Attrition analyses for those who participated at Wave 5 only (94 women, 65 men) versus those who participated at two or more occasions from Wave 5 to Wave 7 indicated no significant differences on alcohol use, HED, or sociodemographic variables, with the exception that women who dropped out had slightly lower levels of educational attainment. Similarly, attrition analyses among those for whom we had data and those who died during Waves 5–7 indicated that there were no significant differences with regard to alcohol use or HED.
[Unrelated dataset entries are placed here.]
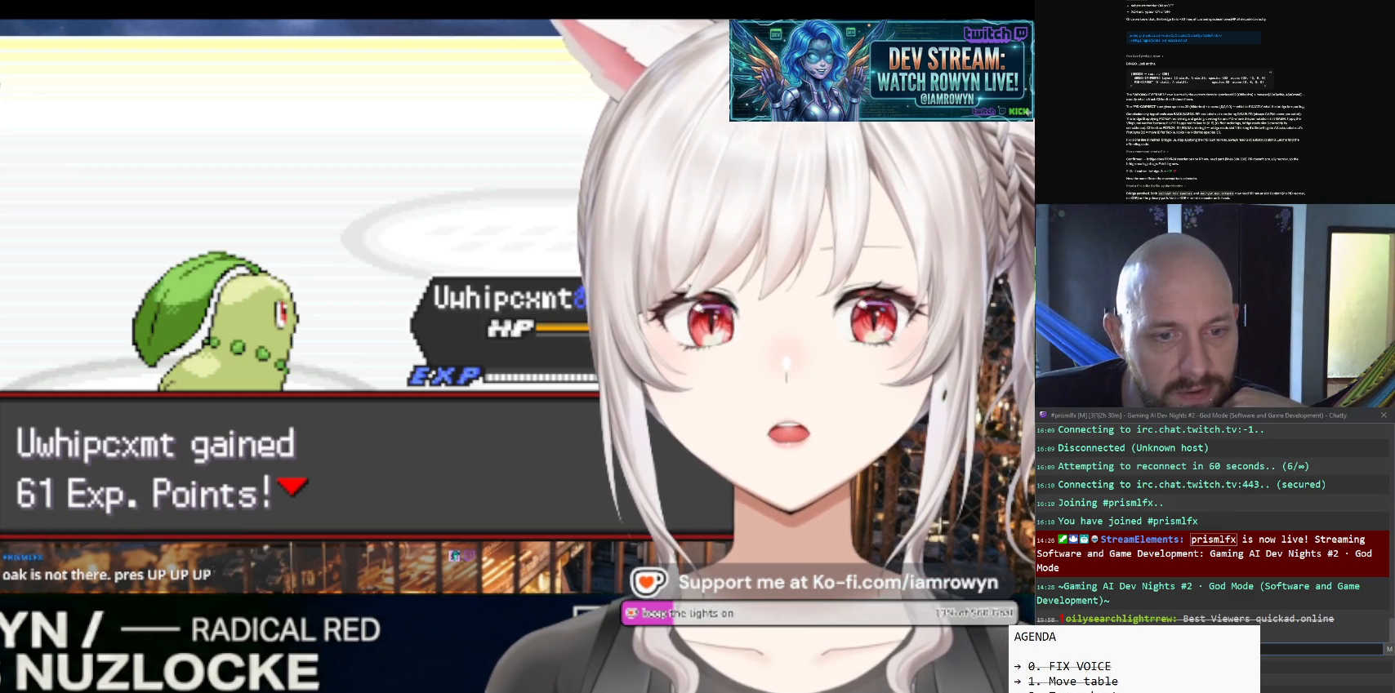
{"buttons": ["A"], "events": []}
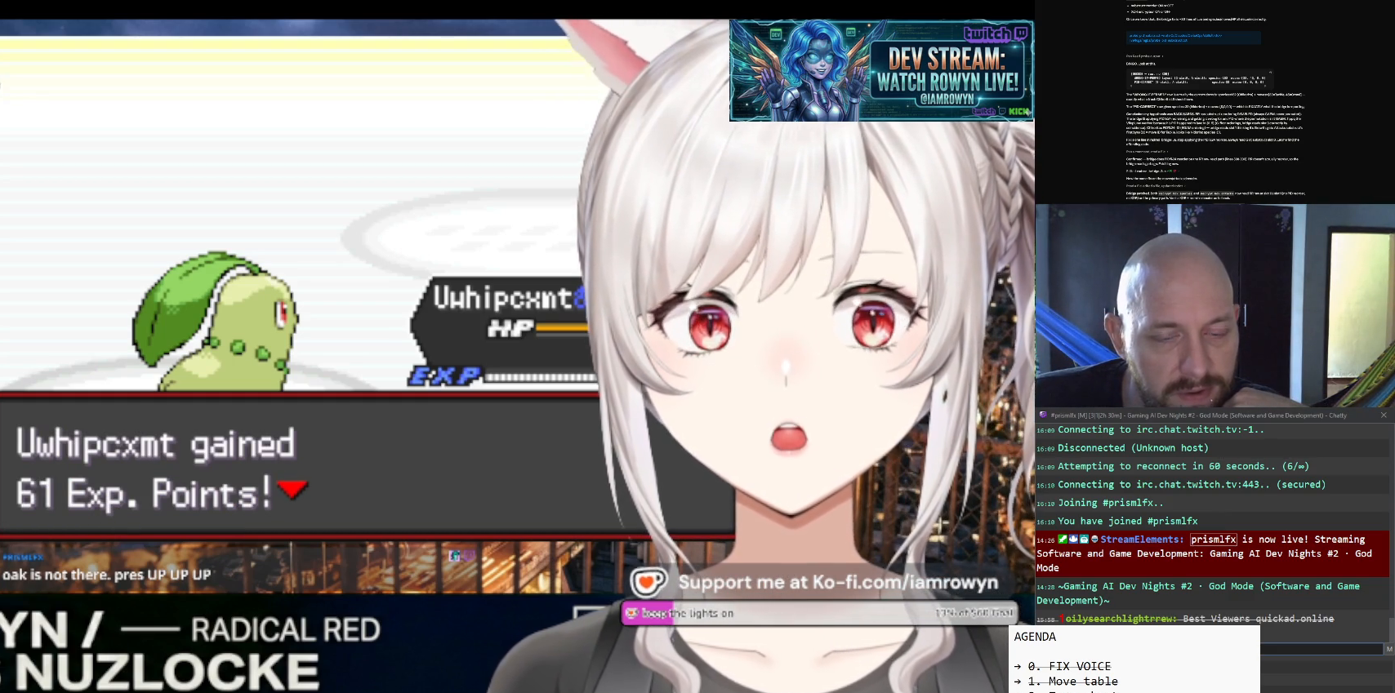
{"buttons": ["A"], "events": []}
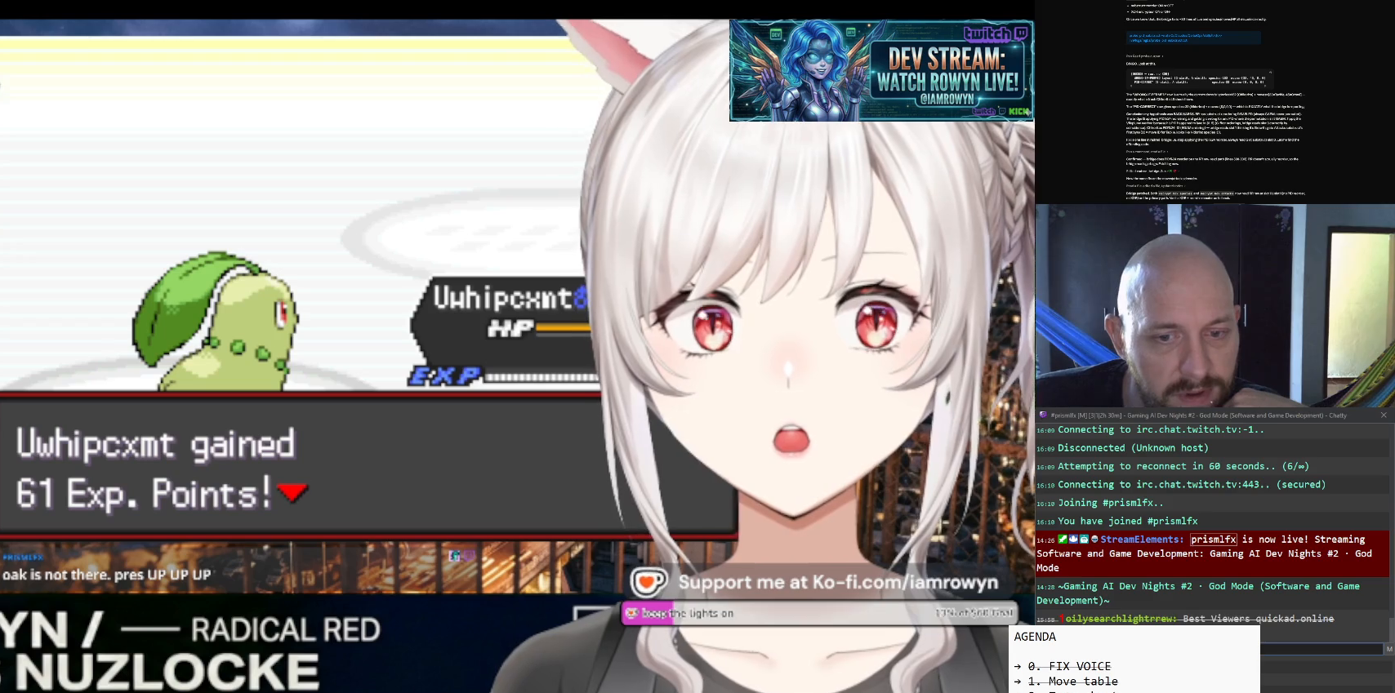
{"buttons": ["A"], "events": []}
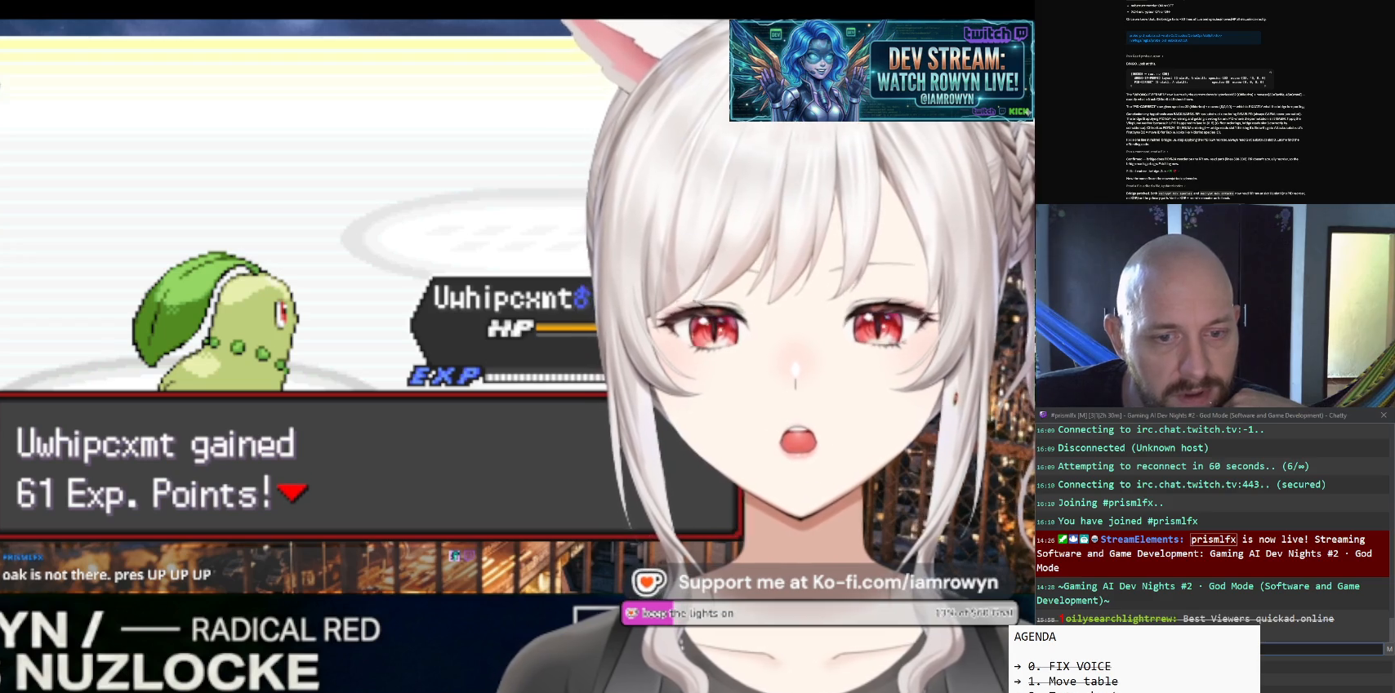
{"buttons": ["A"], "events": []}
For those surviving participants with data on one or more waves of measurement (597 men and 847 women), missing value estimation using the expectation-maximization algorithm was used to estimate the missing data under the missing-at-random assumption; approximately 20% of the data were estimated across the three waves of assessment. For the 847 women, the average number of years of education was 13.63 (SD = 1.92); average family income was around $37,000–$39,000; and average age was 50.28 years (SD = 4.37) at Wave 5, 55.31 years (SD = 4.78) at Wave 6, and 59.67 years (SD = 4.51) at Wave 7. For the 597 men, the average number of years of education was 14.32 (SD = 2.14); average family income was around $56,000–$58,000; and average age was 52.52 years (SD = 5.01) at Wave 5, 57.83 years (SD = 5.12) at Wave 6, and 61.84 years (SD = 5.24) at Wave 7. The sample was more than 99% White.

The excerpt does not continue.